▶ [Verilen Metin]
-.-.-

Samsun'da Kürt halkının onur timsali, barış ve sağduyu denince akla ilk gelen isimlerin başında gelen sevgili Ahmet Türk'e atılan yumruk, bir anda Türkiye'nin hassas olan dengelerini sarsmaya yetti. Bu olay karşısında bir bütün olarak Türkiye halkının verdiği tepki ise ülkemizin geleceği, kardeşliği ve barışı adına hepimizi umutlandırdı. Şimdi oturup nasıl bir ülke istediğimize, hep birlikte karar vermemiz gerekir. Ya ırkçı yumrukların ve kanlı pusların bölünmeye götüreceği bir Türkiye, ya da Ahmet Türk'ün deyimiyle bin yıllık kardeşliğin sevgiyle yaşatılacağı bir Türkiye.

-.-.-

▶ [Veri Bölümü]
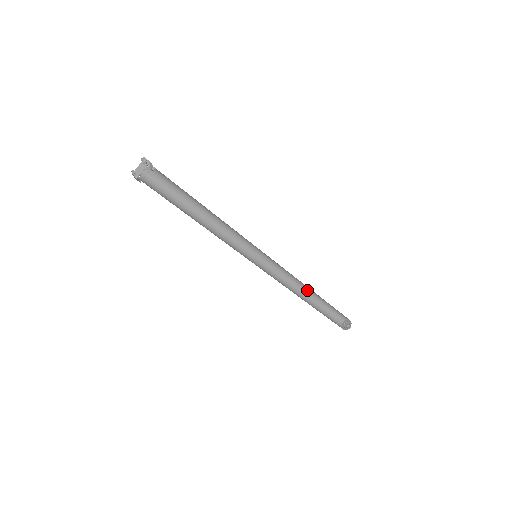
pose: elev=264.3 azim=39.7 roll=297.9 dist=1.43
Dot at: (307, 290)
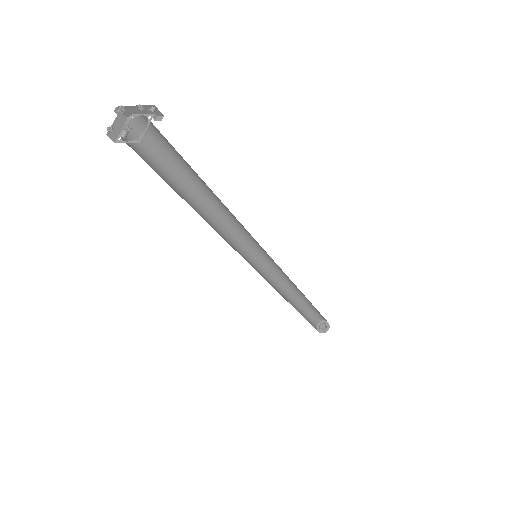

-.-.-

▶ [Alıştırmanın Amacı] Ahmet Türk'e atılan yumruğu anlatan verilen metnin tamamını, tek bir harfini bile değiştirmeden yeniden yazın. Listenin verilen metinle hiçbir ilgisi yoktur.

▶ [Yanıt]
Samsun'da Kürt halkının onur timsali, barış ve sağduyu denince akla ilk gelen isimlerin başında gelen sevgili Ahmet Türk'e atılan yumruk, bir anda Türkiye'nin hassas olan dengelerini sarsmaya yetti. Bu olay karşısında bir bütün olarak Türkiye halkının verdiği tepki ise ülkemizin geleceği, kardeşliği ve barışı adına hepimizi umutlandırdı. Şimdi oturup nasıl bir ülke istediğimize, hep birlikte karar vermemiz gerekir. Ya ırkçı yumrukların ve kanlı pusların bölünmeye götüreceği bir Türkiye, ya da Ahmet Türk'ün deyimiyle bin yıllık kardeşliğin sevgiyle yaşatılacağı bir Türkiye.